De manière générale, les pertes économiques liées aux désastres naturels ne cessent de croître depuis 1970. Parmi les raisons, il faut tenir compte de l’amélioration du recensement de ces évènements, ainsi que de l’augmentation du capital installé, c’est-à-dire des bâtiments, des infrastructures (de transport, d’énergie, etc.), des entreprises, des industries, etc.
Mais un troisième facteur entre en jeu. Sous l’effet du changement climatique, ces catastrophes s’intensifient et leur fréquence est accrue. Elles étaient jusqu’ici couvertes par des contrats d’assurance et de réassurance – qui consiste à assurer les assureurs – mais leur coût est en hausse constante et croissante : cela s’explique par l’augmentation du capital installé, mais aussi par une probabilité plus forte des évènements extrêmes à dommages graves associés. Le marché de l’assurance est-il donc prêt à faire face à ces aléas ?

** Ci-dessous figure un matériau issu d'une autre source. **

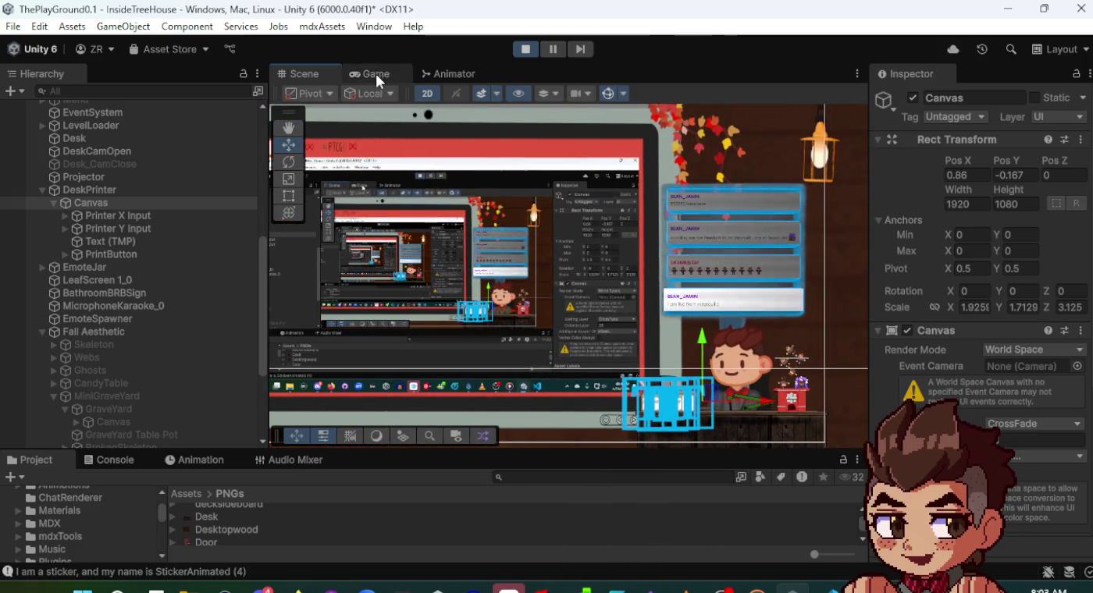
- Watch incoming chat messages in the Game view, then exit Play mode
click(375, 75)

Aux États-Unis, certains assureurs, déjà, montrent des réticences à assurer certains types de menaces. Dans des zones où le risque incendie est de plus en plus important, comme en Californie ou dans le Colorado par exemple, des contrats d’assurance habitation ne sont pas renouvelés. De même en Australie, où le risque d’élévation progressive du niveau de la mer ne cesse de s’accentuer, aucune compagnie ne propose dans les contrats d’assurance de biens immobiliers résidentiels, de couvrir ce type d’aléa.
En France, un Plan de prévention des risques naturels (PPRn) définit les zones vulnérables, et notamment les zones non constructibles. Selon la loi, l’assureur n’est pas contraint d’accorder la garantie catastrophes naturelles pour les biens ou activités implantés dans des zones jugées inconstructibles par le PPRn. Depuis le début des années 2000, les assureurs de la forêt – Groupama, Crédit Agricole, Sylvassur – ne couvrent plus certaines zones jugées trop risquées, notamment sur le pourtour méditerranéen.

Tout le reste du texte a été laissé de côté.